Even newspaper archives that exist online tend to live behind paywalls that prevent most people from using them. This greedy policy, which I’ve discussed before, has helped ensure that newspapers are less relevant in their communities than they should be.

A newspaper company I worked for deleted years worth of my blogging, twice. Once was when it changed publishing platforms. The second time was after I left the company. With some technical help I recovered and republished most of it myself.

TV and radio broadcasters have tended to save tapes or digital archives, though huge gaps have emerged in the record. Remember, storage used to be expensive.

The rise of citizen media has complicated everything. Now we had vast new sources of information, some useful and some not. (Kind of like traditional media, no?) Who had the obligation, if there was one, to save this material?

Well, we have the wonderful Brewster Kahle and his team at the Internet Archive to thank that a bunch of it still exists (including my old blogging that we recovered, no thanks to the newspaper company that killed it). The reality, however, is that much of the Web — not to mention many if not most of the great BBS conversations of earlier times — is lost.

After last year’s digital preservation meeting I suggested that we needed better ways to do our own archiving of blogs and other social media. I still believe the Library of Congress, Internet Archive and other preservation-minded folks should help the rest of us with this task.

The social question arises about people who don’t want to save what they’ve done.? Do they have a right to delete it? The Archive will take things down on request. But once you’ve put something up publicly, isn’t it public?

It’s not just a social question, but a legal one, now that judges areordering newspapers to delete archived stories. It’s a legal issue as well because copyright laws are constantly getting in the way of reasonable use of published material. The entertainment industry has taken us down a troubling path in this regard, and things are only getting worse.
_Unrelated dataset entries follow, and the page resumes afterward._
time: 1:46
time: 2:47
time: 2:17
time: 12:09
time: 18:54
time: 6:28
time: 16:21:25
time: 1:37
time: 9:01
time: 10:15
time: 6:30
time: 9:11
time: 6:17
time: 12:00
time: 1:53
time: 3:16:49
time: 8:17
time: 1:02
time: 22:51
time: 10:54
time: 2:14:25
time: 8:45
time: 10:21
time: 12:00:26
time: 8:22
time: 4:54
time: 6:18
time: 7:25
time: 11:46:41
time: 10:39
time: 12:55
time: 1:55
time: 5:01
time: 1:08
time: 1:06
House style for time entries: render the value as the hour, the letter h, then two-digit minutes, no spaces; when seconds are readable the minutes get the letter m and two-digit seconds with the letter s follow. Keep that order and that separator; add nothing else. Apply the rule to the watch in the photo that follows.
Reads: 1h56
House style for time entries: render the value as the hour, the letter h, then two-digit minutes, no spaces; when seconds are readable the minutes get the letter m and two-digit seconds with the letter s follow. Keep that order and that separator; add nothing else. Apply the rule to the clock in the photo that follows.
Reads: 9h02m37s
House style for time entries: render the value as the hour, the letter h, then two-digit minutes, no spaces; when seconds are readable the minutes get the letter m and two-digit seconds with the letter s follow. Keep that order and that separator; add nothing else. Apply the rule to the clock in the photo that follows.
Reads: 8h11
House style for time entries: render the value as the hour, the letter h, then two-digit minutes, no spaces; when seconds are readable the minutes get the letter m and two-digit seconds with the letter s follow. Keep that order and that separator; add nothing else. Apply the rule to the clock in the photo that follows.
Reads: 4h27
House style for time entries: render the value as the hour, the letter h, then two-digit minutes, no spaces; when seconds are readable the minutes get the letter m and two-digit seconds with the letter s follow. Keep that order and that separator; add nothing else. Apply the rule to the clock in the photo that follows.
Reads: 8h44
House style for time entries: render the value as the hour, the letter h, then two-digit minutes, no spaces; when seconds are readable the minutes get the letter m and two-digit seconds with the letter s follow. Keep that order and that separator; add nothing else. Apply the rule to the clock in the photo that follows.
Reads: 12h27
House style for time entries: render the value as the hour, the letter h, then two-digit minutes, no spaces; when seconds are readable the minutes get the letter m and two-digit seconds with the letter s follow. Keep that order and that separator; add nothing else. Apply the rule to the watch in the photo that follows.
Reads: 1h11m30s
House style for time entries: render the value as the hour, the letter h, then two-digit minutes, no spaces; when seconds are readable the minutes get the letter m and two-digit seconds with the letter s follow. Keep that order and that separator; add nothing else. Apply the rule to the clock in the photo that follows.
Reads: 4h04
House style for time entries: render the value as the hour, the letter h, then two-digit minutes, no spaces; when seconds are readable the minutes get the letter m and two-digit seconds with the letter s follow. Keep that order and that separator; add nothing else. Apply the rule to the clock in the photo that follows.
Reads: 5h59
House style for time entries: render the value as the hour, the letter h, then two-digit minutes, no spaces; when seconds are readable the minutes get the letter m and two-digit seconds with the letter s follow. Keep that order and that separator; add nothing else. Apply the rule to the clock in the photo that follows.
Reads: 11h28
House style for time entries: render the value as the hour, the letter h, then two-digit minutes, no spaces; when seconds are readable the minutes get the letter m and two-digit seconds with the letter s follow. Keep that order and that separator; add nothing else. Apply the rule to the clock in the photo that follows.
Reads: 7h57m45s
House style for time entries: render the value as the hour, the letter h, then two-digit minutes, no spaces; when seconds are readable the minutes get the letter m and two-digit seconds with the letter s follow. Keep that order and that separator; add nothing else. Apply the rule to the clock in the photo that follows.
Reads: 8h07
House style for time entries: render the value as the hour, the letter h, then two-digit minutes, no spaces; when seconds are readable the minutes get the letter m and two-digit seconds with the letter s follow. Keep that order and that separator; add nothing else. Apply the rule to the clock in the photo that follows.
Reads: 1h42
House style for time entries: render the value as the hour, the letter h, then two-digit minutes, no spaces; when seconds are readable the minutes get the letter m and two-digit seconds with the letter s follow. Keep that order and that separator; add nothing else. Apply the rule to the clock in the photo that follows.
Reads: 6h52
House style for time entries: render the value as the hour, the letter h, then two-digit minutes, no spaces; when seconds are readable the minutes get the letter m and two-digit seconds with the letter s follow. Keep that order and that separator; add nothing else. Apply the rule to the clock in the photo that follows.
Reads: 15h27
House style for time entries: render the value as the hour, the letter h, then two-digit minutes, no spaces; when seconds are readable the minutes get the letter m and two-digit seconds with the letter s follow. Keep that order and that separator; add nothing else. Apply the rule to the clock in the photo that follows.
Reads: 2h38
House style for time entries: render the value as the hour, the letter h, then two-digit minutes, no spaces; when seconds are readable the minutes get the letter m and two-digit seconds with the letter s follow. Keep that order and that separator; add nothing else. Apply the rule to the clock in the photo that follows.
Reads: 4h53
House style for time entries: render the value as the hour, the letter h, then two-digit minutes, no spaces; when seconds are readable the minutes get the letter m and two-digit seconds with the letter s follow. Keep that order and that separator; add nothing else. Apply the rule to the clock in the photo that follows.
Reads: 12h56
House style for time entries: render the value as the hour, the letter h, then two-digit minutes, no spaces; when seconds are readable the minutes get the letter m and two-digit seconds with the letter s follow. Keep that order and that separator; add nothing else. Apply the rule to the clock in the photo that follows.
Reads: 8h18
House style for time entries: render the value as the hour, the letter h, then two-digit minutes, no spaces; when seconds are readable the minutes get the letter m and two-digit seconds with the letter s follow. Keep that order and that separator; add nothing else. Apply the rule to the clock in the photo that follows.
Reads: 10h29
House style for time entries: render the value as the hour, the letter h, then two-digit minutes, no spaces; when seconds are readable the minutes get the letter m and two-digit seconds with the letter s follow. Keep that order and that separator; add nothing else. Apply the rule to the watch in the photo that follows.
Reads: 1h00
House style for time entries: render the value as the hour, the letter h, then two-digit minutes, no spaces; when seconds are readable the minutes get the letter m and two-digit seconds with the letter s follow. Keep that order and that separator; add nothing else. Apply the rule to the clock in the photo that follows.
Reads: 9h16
And then there’s the entire question of material we create spontaneously, using databases that provide individualized experiences when we seek information. This isn’t just about search queries but about many kinds of community information sources; what you and I see when we visit Everyblock may well differ based on what we type into the text box. The only people archiving this stuff are the ones who own the databases; will the rest of us every have a look? Privacy interests say that we should not reveal it, but historians in the next century and beyond would find this absolutely crucial to their understanding of our times.

Happily, smarter people than yours truly are working on all of this. I’ll be filing some reports from the Washington meetings, to let you know what they’re thinking.